No verão a fábrica trabalhava em contínuo e sempre que as situações o exigiam o MRM ficava até às tantas a ajudar a resolver os problemas. A OLÁ nessa altura lançou os bonequinhos FRANGINHAS E AMIGOS [dentro da embalagem do gelado havia uma surpresa: um boneco - geralmente pertencente a uma série de televisão com sucesso na época] e a produção não tinha mãos a medir. Eram tempos difíceis e era preciso dar ânimo às pessoas.

Entretanto a fábrica nova de Santa Iria começa a ser construída. Em determinada altura perguntei-lhe porquê, como Chefe de Produção, não tinha contactos com os holandeses que estavam a dirigir as obras? e o MRM respondeu-me que isso seria trabalho para um engenheiro que haveria de aparecer.

E realmente apareceu o Eng.° E. Brum (EB). Aqui tenho que recordar uma cena que me contaram ter acontecido na Estefânia entre ambos (nessa altura eu fazia Planeamento Central e não estava na Estefânia):

Um dia o EB entra na fábrica da Estefânia [a situada em Lisboa] a questionar decisões do MRM. A discussão acalorou-se, as coisas azedaram e o MRM acabou por expulsar o EB dizendo-lhe que na Estefânia era ele que mandava.

Entendi, que apesar de estarmos no tempo da “outra senhora” [regime de Salazar] e não tendo o MRM um “canudo” não era forçoso um indivíduo nas suas condições sujeitar-se a impropérios e abusos de poder sem se impor.

 

Poucos tempo depois deu-se o 25 de Abril de 1974. Não me lembro bem mas penso que só então soube de alguns aspectos da vida passada (política) do MRM. Era mais fácil falar de tudo e de todos e percebi que aliado a uma inteligência impar que tinha nascido com ele, a passagem pelo seminário, a militância pelo Partido Comunista, a prisão pela PIDE aliadas a uma grande perseverança de autodidacta lhe tinham forjado o carácter e a maneira de ser:

-    Reconhecimento e compreensão pelo problemas alheios

-    Análise objectiva das situações

-   Encontrar soluções para os problemas

-    Perspectivar acontecimentos futuros

Aprendi política com o MRM e duma forma muito simples pois fez-me ver que todos as nossas atitudes são políticas.
Em todo o PREC ajudou-me a entender o que se estava a passar. A seguir ao 11 de Março deram-se as nacionalizações e lembro-me de me ter dito que agora é que a ”revolução” estava a acontecer. E falamos várias vezes sobre o que se poderia passar e o que se ia passando.

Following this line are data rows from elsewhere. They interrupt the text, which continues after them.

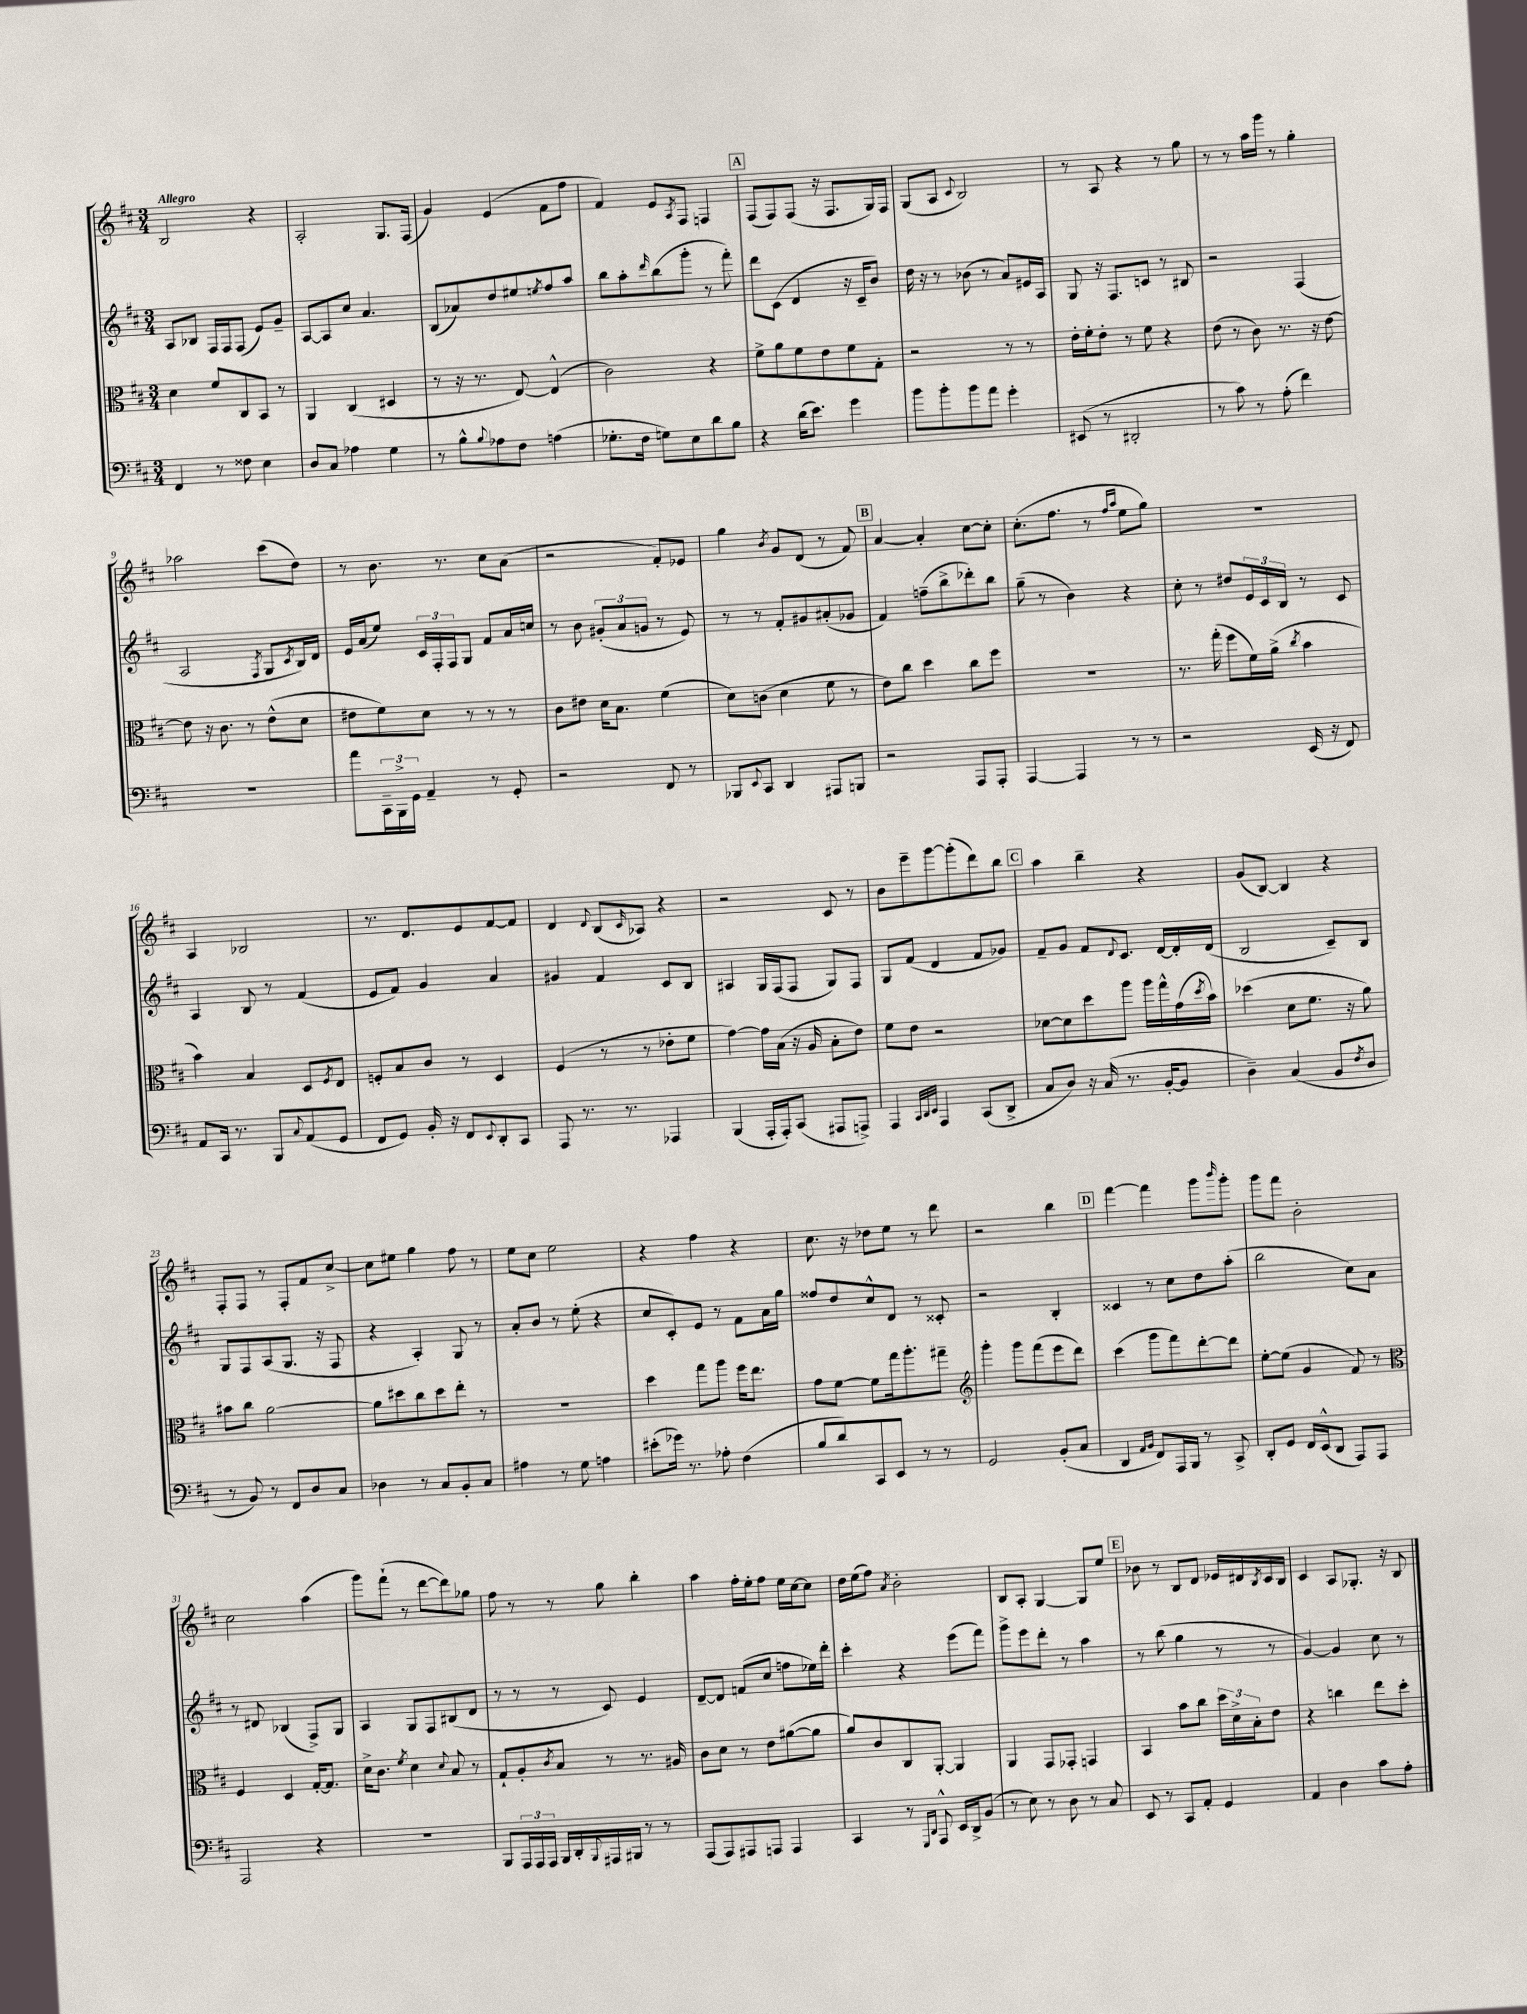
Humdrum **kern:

**kern	**kern	**kern	**kern
*part4	*part3	*part2	*part1
*staff4	*staff3	*staff2	*staff1
*clefF4	*clefC3	*clefG2	*clefG2
*k[f#c#]	*k[f#c#]	*k[f#c#]	*k[f#c#]
*M3/4	*M3/4	*M3/4	*M3/4
=1	=1	=1	=1
!	!	!	!LO:TX:a:B:t=Allegro
4FF#/	4d\	8A/L	2B/
.	.	8B-X/J	.
8r	8f#/L	16F#/LL	.
.	.	16F#/J	.
8F##X\	8C#/	(8F#/J	.
4E\	8BB/J	8e/L)	4r
.	8r	8g~/J	.
=2	=2	=2	=2
8D/L	4AA/	[8A/L	2A'/
8C#/J	.	8A/]	.
4A-X\	(4C#/	8cc#/J	.
.	.	4.a/	.
4G\	4D#X/	.	8.G/L
.	.	.	(16F#/Jk
=3	=3	=3	=3
8r	8r	(8B/L	4g/)
8B^^\L	16r	8a-X/)	.
.	8.r	.	.
8qqB/	.	.	.
8A-X\	.	8dd/	(4e/
8F#\J	[8E/)	8ee#X/	.
.	.	8qeen/	.
(4An\	(4E^^/]	8ff#/	8f#\L
.	.	8aa/J	8ff#\J
=4	=4	=4	=4
8.G-X'\L	2c#\)	8bb\L	4f#/)
.	.	8aa'\	.
16F#\Jk	.	.	.
.	.	16qqddd/	.
8Gn\L)	.	(8bb\	8e/L
.	.	.	8qA/
8E\	.	8ggg'\J	8F#/J
8d\	4r	8r	4Fn/
8B\J	.	8fff#'\)	.
!!LO:REH:place=s1:t=A
=5	=5	=5	=5
4r	8f#^\L	8ddd\L	(8F#/L
.	8a\	(8c#\J	8F#/)
(16d\KL	8f#\	4d/	(8F#/J
8.e\J)	.	.	.
.	8e\	.	16r
.	.	.	8.F#/L
4g\	8f#\	16r	.
.	.	16c#~/KL	.
.	8G'\J	8b/J)	16G/L)
.	.	.	16F#/JJ
=6	=6	=6	=6
8b\L	2r	16dd\	(8G/L
.	.	16r	.
8b'\	.	8r	8A/J
.	.	.	8qqc#/
8b\	.	(8b-X\	2B/)
8a\J	.	8r	.
4g'\	8r	8a/L)	.
.	8r	16e#X/L	.
.	.	16A/JJ	.
=7	=7	=7	=7
(8EE#X/	16e'\LL	8G/	8r
.	16f#'\J	.	.
8r	8e'\J	16r	8A/
.	.	8.F#/L	.
2DD#X'/	8r	.	4r
.	8f#\	8cn/J	.
.	4r	8r	8r
.	.	8B#X/	8gg\
=8	=8	=8	=8
8r	(8e\	2r	8r
8c#\)	8r	.	8r
8r	8c#\)	.	16aa\LL
.	.	.	16ggg\JJ
(8A'\	8.r	.	8r
4f#\)	.	(4F#/	4gg'\
.	16r	.	.
.	[8e\	.	.
!!LO:LB:g=z
=9	=9	=9	=9
2.r	8e\]	2A/	2aa-X\
.	16r	.	.
.	8.c#\	.	.
.	8r	.	.
.	.	8qF#/	.
.	(8e^^\L	8G/L	(8ccc#\L
.	.	8qc#/	.
.	8d\J	16B/L)	8dd\J)
.	.	16d/JJ	.
=10	=10	=10	=10
8a\L	8e#X\L	16e/LL	8r
.	.	(16a/J	.
24CC#~\L	8f#\)	8ee/J)	8.b\
24BBB^\	.	.	.
24GG\JJ	.	.	.
4AA~/	8d\J	24c#/LL	.
.	.	24F#'/	.
.	.	.	8.r
.	.	24F#/J	.
.	8r	8G/J	.
8r	8r	8f#/L	8cc#\L
8GG'/	8r	16a/L	(8a\J
.	.	16ccn/JJ	.
=11	=11	=11	=11
2r	8c#\L	8r	2r
.	8e#X\J	8b\	.
.	16d\KL	(12g#X'/L	.
.	8.B\J	.	.
.	.	12a/	.
.	.	12gn/J	.
8FF#/	(4f#\	8r	8f#'/L)
8r	.	8e/)	8e-X/J
=12	=12	=12	=12
8BBB-X/L	8d\L)	8r	4gg\
8qqEE/	.	.	.
8CC#/J	(8cn\J	8r	.
.	.	.	8qb/
4DD/	4d\	8f#'/L	8g/L
.	.	8g#X/	(8d/J
8AAA#X/L	8f#\	(8a#X'/	8r
8BBBn/J	8r	8g-X/J	8f#/)
!!LO:REH:place=s1:t=B
=13	=13	=13	=13
2r	8e\L)	4f#/)	[4a/
.	8cc#\J	.	.
.	4dd\	(8ffn~\L	4a'/]
.	.	8bb^\	.
8AAA/L	8cc#\L	8ddd-X'\)	[8cc#\L
8AAA'/J	8ff#\J	8bb\J	8cc#'\J]
=14	=14	=14	=14
[4AAA/	2.r	(8gg~\	(8.cc#'\L
.	.	8r	.
.	.	.	8.ff#\J
4AAA/]	.	4b\)	.
.	.	.	8r
.	.	.	16qqff#/LL
.	.	.	16qqaa/JJ
8r	.	4r	8ee\L
8r	.	.	8gg\J)
=15	=15	=15	=15
2r	8.r	8cc#'\	2.r
.	.	8r	.
.	(16gg'\	.	.
.	8ff#\L	8dd#X/L	.
.	16f#\L)	24e/L	.
.	.	24c#/	.
.	(16a^\JJ	.	.
.	.	24B/JJ	.
.	8qcc#/	.	.
(16EE/	4b\	8r	.
16r	.	.	.
8FF#/)	.	8c#/	.
!!LO:LB:g=z
=16	=16	=16	=16
8AA/L	4b\)	4A/	4A/
16CC#/Jk	.	.	.
8.r	.	.	.
.	4B/	8B/	2B-X/
8BBB/L	.	8r	.
8qqC#/	.	.	.
(8AA/	8D/L	(4f#/	.
.	8qF#/	.	.
8GG/J	8E/J	.	.
=17	=17	=17	=17
8FF#/L	8Fn'/L	8e/L	8.r
8GG/J)	8B/	8f#/J)	.
.	.	.	8.d/L
16BB'/	8c#/J	4g/	.
16r	.	.	.
8FF#/L	8r	.	8e/
8qqEE/	.	.	.
8DD'/	4D/	4a/	[8f#/
8CC#/J	.	.	8f#/J]
=18	=18	=18	=18
8AAA/	(4F#/	4g#X/	4d/
8.r	.	.	.
.	.	.	8qqd/
.	8r	4f#/	(8B/L
8.r	.	.	.
.	.	.	16qqc#/
.	8r	.	8A-X/J)
4AAA-X/	8e-X'\L	8c#/L	4r
.	8f#\J	8B/J	.
=19	=19	=19	=19
(4BBB/	[4g\)	4A#X/	2r
16AAA'/LL	16g\LL]	16G/LL	.
16AAA'/J)	(16B\JJ	(16F#/J	.
(8CC#/J	16r	8F#/J	.
.	16A/	.	.
8AAA#X/L	8B'\L	8G/L)	8c#/
8AAAn^/J)	8e\J)	8F#/J	8r
=20	=20	=20	=20
4AAA/	8f#\L	8G/L	8b\L
.	8e\J	(8f#/J	8eee~\
32qqCC#/LLL	.	.	.
32qqDD/	.	.	.
32qqEE/JJJ	.	.	.
4AAA/	2r	4d/	[8ggg\
.	.	.	(8ggg'\]
(8CC#/L	.	8f#/L	8ddd\)
8DD^/J	.	8g-X/J)	8bb\J
!!LO:REH:place=s1:t=C
=21	=21	=21	=21
8C#/L	[8d-X\L	8f#~/L	4aa\
8D/J)	8d-\]	8g/J	.
16r	8dd\	8f#/L	4bb~\
(16C#/	.	.	.
.	.	8qqd/	.
8.r	8aa\J	8.c#/J	.
.	16aa\LL	.	4r
[16BB'/KL	16gg^^\	[16d/LL	.
8BB/J]	(16g\	16d'/]	.
.	8qdd/	.	.
.	16b\JJ)	(16d/JJ	.
=22	=22	=22	=22
4D~\)	(4dd-X\	2B/	(8g/L
.	.	.	[8B/J)
(4C#/	8d\L	.	4B/]
.	8.f#\J	.	.
8BB/L	.	8c#~/L)	4r
.	16r	.	.
8qF#/	.	.	.
8D/J	8a\)	8B/J	.
!!LO:LB:g=z
=23	=23	=23	=23
8r	8b#X\L	8G/L	8F#'/L
8BB/)	8cc#\J	8F#/	8F#/J
8r	[2a\	(8A/	8r
8FF#/L	.	8.G/J	8F#'/L
8D/	.	.	8f#/
.	.	16r	.
8C#/J	.	8F#/	[8cc#^/J
=24	=24	=24	=24
4D-X\	8a\L]	4r	8cc#\L]
.	8dd#X\	.	8ee#X\J
8r	8cc#\	4A'/)	4gg\
8C#/L	8dd#\	.	.
8BB'/	8ee'\J	8G/	8ff#\
8C#/J	8r	8r	8r
=25	=25	=25	=25
4A#X\	2.r	8a'/L	8ee\L
.	.	8b/J	8cc#\J
8r	.	8r	2ee\
8G\	.	(8ee'\	.
4An\	.	4r	.
=26	=26	=26	=26
(8e#X'\L	4dd\	8cc#/L	4r
16g-X\Jk)	.	8c#'/)	.
8.r	.	.	.
.	8gg\L	8e/J	4ff#\
8A-X'\	8aa\J	8r	.
(4F#\	16ff#\KL	8f#\L	4r
.	8.ee\J	.	.
.	.	16a\L	.
.	.	16gg\JJ	.
=27	=27	=27	=27
8B/L	8g\L	8ff##X/L	8.cc#\
8d/)	[8f#\J	8dd/	.
.	.	.	16r
8CC#/	8f#\L]	8cc#^^/	8dd-X\L
8EE/J	16gg\k	8d/J	8ee\J
.	8.aa'\	.	.
8r	.	8r	8r
8r	8gg#X~\J	8c##X'/	8ddd\
=28	=28	=28	=28
*	*clefG2	*	*
2GG/	4ggg'\	2r	2r
.	8ggg\L	.	.
.	(8fff#\	.	.
(8BB'/L	8eee\	4B'/	4bb\
8C#/J	8ddd\J)	.	.
!!LO:REH:place=s1:t=D
=29	=29	=29	=29
4DD/	(4ccc#\	4c##X/	[4fff#\
16qqAA/LL	.	.	.
16qqBB/JJ	.	.	.
8FF#/L)	8ggg\L	8r	4fff#\]
16AAA/L	8fff#\)	8cc#\L	.
16BBB/JJ	.	.	.
8r	[8ddd'\	8dd\	8ggg\L
.	.	.	16qqbbb/
8CC#^/	8ddd\J]	(8aa'\J	8ggg'\J
=30	=30	=30	=30
8DD'/L	[8ee'\L	2bb\	8ggg\L
8GG/J	(8ee\J]	.	8fff#\J
16FF#/LL	4g/	.	2b'\
(16EE^^/J	.	.	.
8DD/J	.	.	.
8AAA/L)	8f#/)	8cc#\L)	.
8AAA/J	8r	8a\J	.
!!LO:LB:g=z
=31	=31	=31	=31
*	*clefC3	*	*
2AAA/	4F#/	8r	2cc#\
.	.	8d#X/	.
.	4D/	(4B-X/	.
4r	[16G'/KL	8F#^/L)	(4aa\
.	8.G/J]	.	.
.	.	8G/J	.
=32	=32	=32	=32
2.r	16d^\KL	4A/	8ggg\L)
.	8.c#\J	.	.
.	.	.	(8fff#`\J
.	8qf#/	.	.
.	4d\	8G/L	8r
.	.	8F#/	[8ddd\L
.	8qqd/	.	.
.	8B/	(8B#X/	8ddd\])
.	8r	8d/J	8gg-X\J
=33	=33	=33	=33
8BBB/L	8G`/L	8r	8ff#\
24AAA/L	8A'/	8r	8r
24AAA/	.	.	.
24AAA/JJ	.	.	.
.	8qc#/	.	.
16BBB/LL	8B/J	8r	8r
16DD'/	.	.	.
8qqBBB/	.	.	.
16AAA#X/	8r	8c#/)	8gg\
16BBB#X/JJ	.	.	.
8r	8.r	4e/	4bb'\
8r	.	.	.
.	16A#X/	.	.
=34	=34	=34	=34
(8AAA/L	8c#\L	[8d~/L	4aa\
8AAA/)	8d\J	8d/J]	.
8AAA#X/	8r	(8fn/L	16ff#'\LL
.	.	.	16ee'\J
8AAAn/J	8e\L	8cc#/J	8ff#\J
4AAA/	([8a#X\	8ffn\L	16ee\LL
.	.	.	[16cc#\J
.	8a#\J]	16ee-X\L)	8cc#\J]
.	.	16ddd'\JJ	.
=35	=35	=35	=35
4CC#/	8a/L)	4ccc#'\	16dd\LL
.	.	.	(16ee\J
.	8c#/	.	8ff#\J)
.	.	.	8qa/
8r	8C#/	4r	2b'\
16qqGGG/LL	.	.	.
16qqDD/JJ	.	.	.
8AAA^^/	[8AA'/J	.	.
16EE/LL	4AA/]	(8eee\L	.
16DD^/J	.	.	.
(8BB/J	.	8fff#\J)	.
=36	=36	=36	=36
8r	4AA/	8ggg^\L	8B/L
8E\)	.	8eee\	8A'/J
8r	8GG/L	8ddd'\J	[4G/
8D\	8GG-X'/J	8r	.
8r	4GGn/	4aa\	8G/L]
8C#/	.	.	8ee/J
!!LO:REH:place=s1:t=E
=37	=37	=37	=37
8EE/	4BB/	8r	8b-X\
8r	.	(8bb\	8r
8CC#/L	8b\L	4gg\	8B/L
8AA'/J	8cc#\J	.	8d/J
4GG/	24dd\LL	8r	16e-X/LL
.	24d^\	.	.
.	.	.	16d#X/
.	24B'\J	.	.
.	.	.	8qB/
.	8e\J	8r	16c#/
.	.	.	16B/JJ
=38	=38	=38	=38
4AA/	4r	[4g/)	4c#/
4D\	4ccn\	4g/]	8A/L
.	.	.	8.G-X'/J
8c#\L	8ee\L	8cc#\	.
.	.	.	16r
8A'\J	8dd'\J	8r	8B/
==	==	==	==
*-	*-	*-	*-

Nesse período de revolução e contra-revolução a fábrica atravessou também fases conturbadas. Pelo seu passado político, e apesar de nessa altura já não ter nada a ver com o Partido Comunista, o MRM não deixou de passar momentos difíceis pois haviam boatos de um cabecilha esquerdista de S. Domingos de Rana, de que não me lembro o nome, ter ligações com ele. Havia sinais de haver alguém a entrar à noite nos gabinetes e o MRM passou algumas noites na fábrica, para desfazer boatos e ajudar a manter o controlo da situação.

Profissionalmente, o MRM, em alguns períodos das fábricas, foi quase como “pau para toda a obra”, pois chefiou a Produção, o Desenvolvimento, o Laboratório e Inspecção de Qualidade, e em alguns casos em acumulação. E que eu me lembre sempre com mérito.

Agora é preciso referir alguns aspectos da sua vivência com o Chefe e outros colegas gestores.

Com o EB passou algumas vezes as “passas” do Algarve ( talvez para não renegar as suas origens ). É verdade que o MRM, como extraordinário analista que é, sabia que o EB gostava de irritar as pessoas. Todos recebíamos “descascas” escritas e o MRM não era excepção.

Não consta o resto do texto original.